(Extract provided):

↓↓↓

Hany Abdel Gawad El-Banna OBE (born 9 December 1950) is the co-founder of Islamic Relief, an international Muslim relief and development NGO established in 1984 in Birmingham, United Kingdom.

== Early life and education ==
Born in Egypt, El-Banna completed his MBBCh Medicine at Al Azhar University, Cairo, where he also obtained a Diploma in Islamic Studies in 1976.  El-Banna was awarded the Hamilton Bailey Prize in Medicine at City hospital (previously known as Dudley Road) in 1981, Birmingham UK. He then went on to further his medical training and completed a Doctorate of Medicine (MD) in foetal pathology from the University of Birmingham Medical School in 1991.

== Islamic Relief ==
In 1983, El-Banna attended a medical conference in Sudan during a time of famine in the region. The poverty and desperation he witnessed compelled him to return to the UK and raise funds from family to aid relief efforts.

This led to the foundation of Islamic Relief in January 1984 as an organisation to help people in need. Over the following 24 years, Dr El-Banna visited over 70 countries as part of his role leading Islamic Relief. He permanently left medicine to dedicate all his time to Islamic Relief in 1995.

During his time at the organisation Dr El-Banna worked on raising funds and advocating hundreds of humanitarian causes including for the victims of the genocide in Bosnia, floods and earthquakes in Pakistan and Bangladesh and the Indian Ocean tsunami in 2004.

Additionally, Dr El-Banna oversaw the first government funding for a Muslim faith-based organisation and the inclusion of the organisation to the Disasters Emergency Committee, to date the only Muslim organisation to be a member.

== Muslim Charities Forum and The World Humanitarian Action Forum ==
Since leaving Islamic Relief in 2008, Dr El-Banna continued to be involved in the aid sector founding new vehicles through which to foster a collaborative approach. The World Humanitarian Action Forum seeks to foster partnerships and closer co-operation among the humanitarian and charitable organisations from Muslim countries and their Western counterparts. Dr El-Banna has visited over 60 countries on behalf of these organisations.

Between 2007 and 2022 Dr El-Banna also served as chairman of the Muslim Charities Forum (MCF) a registered charity that aims to improve British Muslim charities' contribution to international development by promoting the exchange of experience, ideas and information amongst the members, between networks of NGOs in the UK and internationally, with governments, and other bodies with the interest in international development.

== Awards ==
Dr El-Banna was appointed an Officer of the Order of the British Empire (OBE) by Queen Elizabeth II in the 2004 New Year Honours; in the same year he received Ibn Khaldun Award at the Muslim News Awards for Excellence in Promoting Understanding between Global Cultures and Faiths within the UK. In 2007 the University of Birmingham has awarded him an honorary doctorate.

In 2020, he received the Ubuntu Award in South Africa celebrating excellence in diplomacy and social responsibility. In 2023, Dr El-Banna was awarded the Daniel Phelan Lifetime Achievement Award by Civil Society in the UK for 40 years of leadership in the humanitarian sector. In 2024, Dr El-Banna was awarded the Lord Mayor of Birmingham’s Award for his exceptional service to the city of Birmingham.

↑↑↑

(Source information):
↓↓↓

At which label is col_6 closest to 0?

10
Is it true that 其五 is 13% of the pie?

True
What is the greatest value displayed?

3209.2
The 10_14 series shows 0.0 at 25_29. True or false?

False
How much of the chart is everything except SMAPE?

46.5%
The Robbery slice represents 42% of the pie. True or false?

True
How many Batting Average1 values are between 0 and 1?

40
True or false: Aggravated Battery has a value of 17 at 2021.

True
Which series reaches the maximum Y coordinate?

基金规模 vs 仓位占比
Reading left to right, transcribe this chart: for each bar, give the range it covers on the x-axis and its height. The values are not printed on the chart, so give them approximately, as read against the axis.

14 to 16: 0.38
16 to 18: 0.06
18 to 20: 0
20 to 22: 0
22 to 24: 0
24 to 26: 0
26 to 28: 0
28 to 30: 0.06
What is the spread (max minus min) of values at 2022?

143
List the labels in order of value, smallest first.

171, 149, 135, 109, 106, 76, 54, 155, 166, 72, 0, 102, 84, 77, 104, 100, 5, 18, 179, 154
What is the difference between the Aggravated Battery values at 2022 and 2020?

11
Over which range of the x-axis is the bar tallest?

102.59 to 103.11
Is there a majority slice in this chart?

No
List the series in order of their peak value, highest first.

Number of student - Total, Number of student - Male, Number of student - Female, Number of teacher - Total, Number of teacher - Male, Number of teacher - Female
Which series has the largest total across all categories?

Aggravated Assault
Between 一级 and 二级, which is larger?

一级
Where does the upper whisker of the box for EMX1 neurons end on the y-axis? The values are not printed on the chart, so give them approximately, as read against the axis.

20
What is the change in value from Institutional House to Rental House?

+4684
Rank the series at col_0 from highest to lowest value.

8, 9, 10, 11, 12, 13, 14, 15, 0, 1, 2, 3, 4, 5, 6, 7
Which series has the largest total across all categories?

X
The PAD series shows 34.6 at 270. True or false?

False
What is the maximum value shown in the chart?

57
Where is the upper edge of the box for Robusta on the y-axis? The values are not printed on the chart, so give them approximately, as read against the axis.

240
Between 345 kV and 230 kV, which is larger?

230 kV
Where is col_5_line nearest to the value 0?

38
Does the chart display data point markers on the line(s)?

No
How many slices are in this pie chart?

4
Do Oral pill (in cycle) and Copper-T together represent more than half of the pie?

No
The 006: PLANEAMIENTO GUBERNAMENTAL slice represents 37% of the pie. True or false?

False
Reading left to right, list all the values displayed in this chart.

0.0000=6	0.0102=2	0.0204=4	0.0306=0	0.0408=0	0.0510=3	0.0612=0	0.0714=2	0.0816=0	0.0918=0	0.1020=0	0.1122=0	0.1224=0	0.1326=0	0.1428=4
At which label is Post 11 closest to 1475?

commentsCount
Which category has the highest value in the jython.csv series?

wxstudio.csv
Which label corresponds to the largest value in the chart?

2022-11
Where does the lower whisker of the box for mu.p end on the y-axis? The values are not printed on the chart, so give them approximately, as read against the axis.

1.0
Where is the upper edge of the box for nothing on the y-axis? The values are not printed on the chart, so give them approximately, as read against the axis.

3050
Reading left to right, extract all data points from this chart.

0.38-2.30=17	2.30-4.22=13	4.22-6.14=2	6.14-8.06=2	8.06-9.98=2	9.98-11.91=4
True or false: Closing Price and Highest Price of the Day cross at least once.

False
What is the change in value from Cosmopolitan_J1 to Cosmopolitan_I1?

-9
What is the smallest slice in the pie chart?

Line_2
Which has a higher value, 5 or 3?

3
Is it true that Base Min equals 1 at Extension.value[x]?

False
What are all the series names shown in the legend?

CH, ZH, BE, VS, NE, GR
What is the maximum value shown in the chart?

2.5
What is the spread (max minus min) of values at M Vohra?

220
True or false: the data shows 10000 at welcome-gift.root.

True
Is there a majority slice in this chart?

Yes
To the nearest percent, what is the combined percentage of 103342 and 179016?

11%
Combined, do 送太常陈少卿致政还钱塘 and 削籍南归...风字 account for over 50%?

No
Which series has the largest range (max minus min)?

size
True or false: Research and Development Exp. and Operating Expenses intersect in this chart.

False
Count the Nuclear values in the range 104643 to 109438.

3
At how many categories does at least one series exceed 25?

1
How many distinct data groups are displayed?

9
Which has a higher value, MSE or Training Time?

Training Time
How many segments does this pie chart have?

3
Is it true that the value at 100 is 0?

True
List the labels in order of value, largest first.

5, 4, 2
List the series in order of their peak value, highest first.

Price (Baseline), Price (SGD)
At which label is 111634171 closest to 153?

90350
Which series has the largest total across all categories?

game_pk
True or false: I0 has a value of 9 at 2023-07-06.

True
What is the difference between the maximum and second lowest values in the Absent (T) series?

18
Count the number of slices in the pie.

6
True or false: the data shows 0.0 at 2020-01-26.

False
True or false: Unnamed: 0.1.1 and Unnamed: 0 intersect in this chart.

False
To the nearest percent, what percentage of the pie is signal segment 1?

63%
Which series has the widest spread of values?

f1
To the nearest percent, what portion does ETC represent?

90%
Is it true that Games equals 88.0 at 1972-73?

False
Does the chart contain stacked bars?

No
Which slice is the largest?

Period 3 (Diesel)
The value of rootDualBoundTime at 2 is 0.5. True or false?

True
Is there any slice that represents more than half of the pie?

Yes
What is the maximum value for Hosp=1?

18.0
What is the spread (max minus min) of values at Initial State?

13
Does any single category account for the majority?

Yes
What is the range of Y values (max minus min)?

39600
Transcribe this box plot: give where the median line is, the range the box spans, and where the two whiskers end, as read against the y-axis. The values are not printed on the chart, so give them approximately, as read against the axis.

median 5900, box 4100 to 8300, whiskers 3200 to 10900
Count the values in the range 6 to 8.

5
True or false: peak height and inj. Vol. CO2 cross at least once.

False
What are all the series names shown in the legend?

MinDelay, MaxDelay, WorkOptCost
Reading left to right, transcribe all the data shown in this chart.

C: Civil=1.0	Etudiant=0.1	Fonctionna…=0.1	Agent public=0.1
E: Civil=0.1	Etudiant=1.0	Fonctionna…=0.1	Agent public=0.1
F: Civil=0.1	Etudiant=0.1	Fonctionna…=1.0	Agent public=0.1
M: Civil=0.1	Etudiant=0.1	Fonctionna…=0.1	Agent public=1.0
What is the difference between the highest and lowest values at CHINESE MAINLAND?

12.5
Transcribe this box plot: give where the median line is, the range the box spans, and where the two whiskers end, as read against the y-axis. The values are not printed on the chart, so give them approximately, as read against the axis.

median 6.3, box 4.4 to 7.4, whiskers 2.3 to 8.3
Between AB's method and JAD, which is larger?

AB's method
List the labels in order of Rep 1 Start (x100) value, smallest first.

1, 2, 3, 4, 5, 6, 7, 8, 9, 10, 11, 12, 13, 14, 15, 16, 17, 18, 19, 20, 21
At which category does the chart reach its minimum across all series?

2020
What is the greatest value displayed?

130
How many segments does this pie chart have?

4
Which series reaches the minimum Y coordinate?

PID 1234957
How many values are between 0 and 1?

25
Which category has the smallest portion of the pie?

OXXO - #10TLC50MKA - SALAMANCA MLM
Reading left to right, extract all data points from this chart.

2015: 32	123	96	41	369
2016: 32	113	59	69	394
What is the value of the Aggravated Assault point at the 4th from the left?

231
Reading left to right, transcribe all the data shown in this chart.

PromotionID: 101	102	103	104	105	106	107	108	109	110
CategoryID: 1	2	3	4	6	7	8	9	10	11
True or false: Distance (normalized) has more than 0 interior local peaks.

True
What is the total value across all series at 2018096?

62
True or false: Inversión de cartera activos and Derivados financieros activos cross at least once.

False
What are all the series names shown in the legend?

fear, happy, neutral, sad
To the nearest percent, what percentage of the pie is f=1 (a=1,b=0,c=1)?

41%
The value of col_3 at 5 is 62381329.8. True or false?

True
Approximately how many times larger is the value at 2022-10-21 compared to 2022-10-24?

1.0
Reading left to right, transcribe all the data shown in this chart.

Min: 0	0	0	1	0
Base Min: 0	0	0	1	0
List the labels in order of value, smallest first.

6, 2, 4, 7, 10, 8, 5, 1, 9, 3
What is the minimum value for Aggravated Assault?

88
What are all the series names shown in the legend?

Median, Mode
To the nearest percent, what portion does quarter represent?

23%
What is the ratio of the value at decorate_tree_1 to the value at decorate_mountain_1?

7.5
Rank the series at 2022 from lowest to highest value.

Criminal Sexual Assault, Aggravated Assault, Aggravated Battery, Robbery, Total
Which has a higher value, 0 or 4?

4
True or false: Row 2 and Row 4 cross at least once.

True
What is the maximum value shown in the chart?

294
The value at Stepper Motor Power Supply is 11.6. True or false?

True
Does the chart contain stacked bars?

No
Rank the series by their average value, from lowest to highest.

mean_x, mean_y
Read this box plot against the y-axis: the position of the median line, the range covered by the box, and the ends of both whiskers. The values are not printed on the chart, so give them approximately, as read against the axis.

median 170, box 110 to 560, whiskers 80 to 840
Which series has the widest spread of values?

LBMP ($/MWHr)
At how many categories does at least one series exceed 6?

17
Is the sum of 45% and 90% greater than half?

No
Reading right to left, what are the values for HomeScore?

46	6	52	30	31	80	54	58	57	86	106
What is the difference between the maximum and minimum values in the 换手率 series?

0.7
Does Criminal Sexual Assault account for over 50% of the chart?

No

↑↑↑

(Problem):
Using the biography of Hany El-Banna, answer the following:
1. In which country was the medical conference he attended in 1983 held?
2. In what year did he permanently leave medicine to devote all his time to Islamic Relief?
3. Which award did he receive in South Africa in 2020?

(Task solution):
1. Sudan
2. 1995
3. The Ubuntu Award